According to military decree, Mansour will serve as Egypt's interim leader until a new president is elected. A date for that vote has yet to be set. Morsi is under house arrest at an undisclosed location.
He was ousted after the military's 48-hour ultimatum to share power or step down expired Wednesday afternoon local time. CBC's Derek Stoffel, also in Cairo, reported that Egypt's health ministry says 10 people were killed and 481 injured in clashes after the coup, meaning around 50 people have been killed since the new round of protests began.
Ayed said there is a sense of urgency in the country and that new elections could happen quickly, within a few months.
'Will of the people'
The clock started ticking for Morsi when millions took to the streets on Sunday to demand he resign a year after he was elected. They accused his Muslim Brotherhood of hijacking the 2011 democratic revolution, entrenching its power and failing to revive the economy.
That gave armed forces chief General Abdel-Fattah el-Sissi, who already had his own reservations about the state of the nation under Morsi, a justification to invoke the "will of the people" and demand the president share power or step aside.
The United States and other Western allies had also pressed Morsi hard to open his administration to a broader mix of ideas.
Morsi denounced the military's actions as a "full coup."
Before his ouster, Morsi railed on television about his electoral legitimacy. He called his liberal opponents bad losers, in league with those secretly still loyal to Mubarak. Liberal leaders said he was "losing his mind" and met to agree on a plan with Sissi.
What was unveiled by the general, in full uniform, flanked by politicians, officers and clergy, was a road map to wipe clear a slate of messy democratic reforms enacted since Mubarak fell.
An interim government will be formed, along with a panel for national reconciliation. The constitution will be reviewed, presidential and parliamentary elections arranged.
There was no timetable. Liberal chief negotiator Mohamed ElBaradei, a former UN nuclear agency chief, said the plan would "continue the revolution" of 2011. Many hope they can have more electoral success than last year, when the Brotherhood's organization dominated the elections.
The state newspaper said arrest warrants had been issued for 300 Brotherhood members.
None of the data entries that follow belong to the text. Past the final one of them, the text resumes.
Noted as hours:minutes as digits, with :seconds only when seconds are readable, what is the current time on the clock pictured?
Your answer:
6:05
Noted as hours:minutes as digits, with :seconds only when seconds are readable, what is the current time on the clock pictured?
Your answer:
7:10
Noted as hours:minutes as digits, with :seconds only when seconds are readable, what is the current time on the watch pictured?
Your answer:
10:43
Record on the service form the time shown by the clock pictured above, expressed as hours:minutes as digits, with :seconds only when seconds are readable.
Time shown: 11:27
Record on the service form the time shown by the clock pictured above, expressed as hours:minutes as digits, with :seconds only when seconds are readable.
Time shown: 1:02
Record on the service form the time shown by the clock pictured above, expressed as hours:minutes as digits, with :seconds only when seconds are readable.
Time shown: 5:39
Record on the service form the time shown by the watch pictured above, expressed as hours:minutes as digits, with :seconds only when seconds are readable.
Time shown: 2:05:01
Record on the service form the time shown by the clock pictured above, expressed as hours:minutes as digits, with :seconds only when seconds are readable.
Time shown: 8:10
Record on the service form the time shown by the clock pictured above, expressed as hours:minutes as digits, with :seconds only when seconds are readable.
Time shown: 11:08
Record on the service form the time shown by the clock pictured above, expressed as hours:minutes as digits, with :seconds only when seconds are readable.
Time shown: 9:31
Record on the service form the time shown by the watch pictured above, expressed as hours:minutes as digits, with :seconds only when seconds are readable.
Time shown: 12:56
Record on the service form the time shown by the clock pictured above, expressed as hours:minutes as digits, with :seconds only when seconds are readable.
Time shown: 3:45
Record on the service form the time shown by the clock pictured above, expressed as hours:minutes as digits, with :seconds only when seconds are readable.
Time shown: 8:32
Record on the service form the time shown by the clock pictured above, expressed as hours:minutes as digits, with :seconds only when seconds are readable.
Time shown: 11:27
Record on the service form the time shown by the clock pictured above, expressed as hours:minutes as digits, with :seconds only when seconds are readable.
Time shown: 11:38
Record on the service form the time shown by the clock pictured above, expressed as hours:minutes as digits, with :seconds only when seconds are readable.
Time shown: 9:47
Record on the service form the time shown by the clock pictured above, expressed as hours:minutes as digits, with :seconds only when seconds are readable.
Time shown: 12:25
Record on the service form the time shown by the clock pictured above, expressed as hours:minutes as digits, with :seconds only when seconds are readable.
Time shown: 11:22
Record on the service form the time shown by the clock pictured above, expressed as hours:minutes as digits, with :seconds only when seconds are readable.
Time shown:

Ayed said some have already been arrested.
"Clearly it's a pretty strong clampdown on the Muslim Brotherhood and certainly one that is likely to eventually draw some kind of reaction," Ayed said.
Foreign Affairs Minister John Baird’s press secretary issued a statement on Wednesday, saying "Canada urges all parties in Egypt to remain calm, avoid violence and engage in meaningful dialogue.
"Canada firmly believes that implementing a transparent democratic system that respects the voices of its citizens, and that encourages and respects the contributions of civil society and all other segments of the population, including religious minorities, is the best way to restore calm and give all Egyptians a stake in the future stability and prosperity of Egypt."
U.S. President Barack Obama was cautious in his response, acknowledging the "legitimate grievances of the Egyptian people" while also observing that Morsi, an Islamist, won his office in a legitimate election.
He notably stopped short of labelling Morsi's ouster a coup, leaving himself some wiggle room to navigate a U.S. law that says its government must suspend foreign aid to any country whose elected leader is ousted in a coup d'etat.
David Jacobson, the U.S. ambassador to Canada, told CBC News that the most important thing is that the U.S. supports inclusive, democratic governments.
"We hope that there will be no violence, we hope that there will not be unnecessary arrests, and we hope that an inclusive, democratic government will be re-installed as soon as possible," Jacobson said.